(Stored data)
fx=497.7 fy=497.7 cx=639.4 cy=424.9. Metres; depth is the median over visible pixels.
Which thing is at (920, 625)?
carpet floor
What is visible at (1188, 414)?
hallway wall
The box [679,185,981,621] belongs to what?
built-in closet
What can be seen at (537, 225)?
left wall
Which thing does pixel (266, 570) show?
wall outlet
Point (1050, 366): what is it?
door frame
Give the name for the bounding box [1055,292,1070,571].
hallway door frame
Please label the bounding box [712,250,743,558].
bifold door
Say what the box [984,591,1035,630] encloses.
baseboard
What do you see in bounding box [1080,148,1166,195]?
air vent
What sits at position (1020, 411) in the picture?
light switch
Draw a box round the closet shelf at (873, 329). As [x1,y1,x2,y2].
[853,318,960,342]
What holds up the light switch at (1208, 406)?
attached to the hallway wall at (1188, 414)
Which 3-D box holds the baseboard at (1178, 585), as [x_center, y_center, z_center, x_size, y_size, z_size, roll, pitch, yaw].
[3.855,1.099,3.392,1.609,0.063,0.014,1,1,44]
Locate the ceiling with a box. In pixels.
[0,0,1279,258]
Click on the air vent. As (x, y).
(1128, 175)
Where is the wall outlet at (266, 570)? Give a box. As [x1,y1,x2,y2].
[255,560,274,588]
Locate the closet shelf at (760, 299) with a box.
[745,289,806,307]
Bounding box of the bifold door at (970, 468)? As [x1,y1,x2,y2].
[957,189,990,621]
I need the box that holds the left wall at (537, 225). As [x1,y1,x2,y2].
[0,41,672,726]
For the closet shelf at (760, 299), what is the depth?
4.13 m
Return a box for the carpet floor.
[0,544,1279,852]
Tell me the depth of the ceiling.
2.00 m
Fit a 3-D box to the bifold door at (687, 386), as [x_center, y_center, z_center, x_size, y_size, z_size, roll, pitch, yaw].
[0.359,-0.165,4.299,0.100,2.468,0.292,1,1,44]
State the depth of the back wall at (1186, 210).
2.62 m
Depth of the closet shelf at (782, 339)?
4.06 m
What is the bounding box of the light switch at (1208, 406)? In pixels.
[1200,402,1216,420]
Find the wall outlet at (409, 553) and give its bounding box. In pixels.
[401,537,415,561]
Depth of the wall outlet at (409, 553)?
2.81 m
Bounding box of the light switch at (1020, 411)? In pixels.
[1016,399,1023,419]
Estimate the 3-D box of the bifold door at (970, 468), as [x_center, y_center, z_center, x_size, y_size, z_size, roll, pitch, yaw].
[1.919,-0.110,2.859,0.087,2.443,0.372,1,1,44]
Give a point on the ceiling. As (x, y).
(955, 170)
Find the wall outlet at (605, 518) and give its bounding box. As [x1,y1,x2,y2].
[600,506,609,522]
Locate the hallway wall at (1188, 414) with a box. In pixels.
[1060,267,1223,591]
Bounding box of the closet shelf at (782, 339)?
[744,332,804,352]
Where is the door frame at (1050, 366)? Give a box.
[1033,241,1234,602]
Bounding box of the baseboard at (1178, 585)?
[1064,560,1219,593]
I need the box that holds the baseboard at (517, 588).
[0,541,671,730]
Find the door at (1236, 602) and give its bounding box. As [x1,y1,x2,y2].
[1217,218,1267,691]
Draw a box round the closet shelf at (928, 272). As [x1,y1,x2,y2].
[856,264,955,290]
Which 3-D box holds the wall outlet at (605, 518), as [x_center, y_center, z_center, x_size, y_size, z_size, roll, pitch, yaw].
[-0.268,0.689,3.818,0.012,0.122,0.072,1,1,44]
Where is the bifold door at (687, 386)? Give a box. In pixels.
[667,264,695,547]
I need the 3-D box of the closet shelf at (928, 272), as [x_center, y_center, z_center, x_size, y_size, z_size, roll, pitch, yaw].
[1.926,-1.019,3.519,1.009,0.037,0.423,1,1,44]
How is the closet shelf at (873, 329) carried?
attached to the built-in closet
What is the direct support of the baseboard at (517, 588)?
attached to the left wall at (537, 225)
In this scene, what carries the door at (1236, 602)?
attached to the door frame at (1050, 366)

§ Directions for this task
Each line above should be reproduced exactly, with nothing omitted.

§ Answer for this exercise
fx=497.7 fy=497.7 cx=639.4 cy=424.9. Metres; depth is the median over visible pixels.
Which thing is at (920, 625)?
carpet floor
What is visible at (1188, 414)?
hallway wall
The box [679,185,981,621] belongs to what?
built-in closet
What can be seen at (537, 225)?
left wall
Which thing does pixel (266, 570) show?
wall outlet
Point (1050, 366): what is it?
door frame
Give the name for the bounding box [1055,292,1070,571].
hallway door frame
Please label the bounding box [712,250,743,558].
bifold door
Say what the box [984,591,1035,630] encloses.
baseboard
What do you see in bounding box [1080,148,1166,195]?
air vent
What sits at position (1020, 411) in the picture?
light switch
Draw a box round the closet shelf at (873, 329). As [x1,y1,x2,y2].
[853,318,960,342]
What holds up the light switch at (1208, 406)?
attached to the hallway wall at (1188, 414)
Which 3-D box holds the baseboard at (1178, 585), as [x_center, y_center, z_center, x_size, y_size, z_size, roll, pitch, yaw].
[3.855,1.099,3.392,1.609,0.063,0.014,1,1,44]
Locate the ceiling with a box. In pixels.
[0,0,1279,258]
Click on the air vent. As (x, y).
(1128, 175)
Where is the wall outlet at (266, 570)? Give a box. As [x1,y1,x2,y2].
[255,560,274,588]
Locate the closet shelf at (760, 299) with a box.
[745,289,806,307]
Bounding box of the bifold door at (970, 468)? As [x1,y1,x2,y2].
[957,189,990,621]
I need the box that holds the left wall at (537, 225). As [x1,y1,x2,y2].
[0,41,672,726]
For the closet shelf at (760, 299), what is the depth?
4.13 m
Return a box for the carpet floor.
[0,544,1279,852]
Tell me the depth of the ceiling.
2.00 m
Fit a 3-D box to the bifold door at (687, 386), as [x_center, y_center, z_center, x_size, y_size, z_size, roll, pitch, yaw].
[0.359,-0.165,4.299,0.100,2.468,0.292,1,1,44]
State the depth of the back wall at (1186, 210).
2.62 m
Depth of the closet shelf at (782, 339)?
4.06 m
What is the bounding box of the light switch at (1208, 406)? In pixels.
[1200,402,1216,420]
Find the wall outlet at (409, 553) and give its bounding box. In pixels.
[401,537,415,561]
Depth of the wall outlet at (409, 553)?
2.81 m
Bounding box of the light switch at (1020, 411)? In pixels.
[1016,399,1023,419]
Estimate the 3-D box of the bifold door at (970, 468), as [x_center, y_center, z_center, x_size, y_size, z_size, roll, pitch, yaw].
[1.919,-0.110,2.859,0.087,2.443,0.372,1,1,44]
Give a point on the ceiling. As (x, y).
(955, 170)
Find the wall outlet at (605, 518) and give its bounding box. As [x1,y1,x2,y2].
[600,506,609,522]
Locate the hallway wall at (1188, 414) with a box. In pixels.
[1060,267,1223,591]
Bounding box of the closet shelf at (782, 339)?
[744,332,804,352]
Where is the door frame at (1050, 366)? Give a box.
[1033,241,1234,602]
Bounding box of the baseboard at (1178, 585)?
[1064,560,1219,593]
I need the box that holds the baseboard at (517, 588).
[0,541,671,730]
Find the door at (1236, 602) and give its bounding box. As [x1,y1,x2,y2].
[1217,218,1267,691]
Draw a box round the closet shelf at (928, 272). As [x1,y1,x2,y2].
[856,264,955,290]
Which 3-D box holds the wall outlet at (605, 518), as [x_center, y_center, z_center, x_size, y_size, z_size, roll, pitch, yaw].
[-0.268,0.689,3.818,0.012,0.122,0.072,1,1,44]
Where is the bifold door at (687, 386)? Give a box. In pixels.
[667,264,695,547]
I need the 3-D box of the closet shelf at (928, 272), as [x_center, y_center, z_center, x_size, y_size, z_size, roll, pitch, yaw].
[1.926,-1.019,3.519,1.009,0.037,0.423,1,1,44]
How is the closet shelf at (873, 329) carried?
attached to the built-in closet
What is the direct support of the baseboard at (517, 588)?
attached to the left wall at (537, 225)
In this scene, what carries the door at (1236, 602)?
attached to the door frame at (1050, 366)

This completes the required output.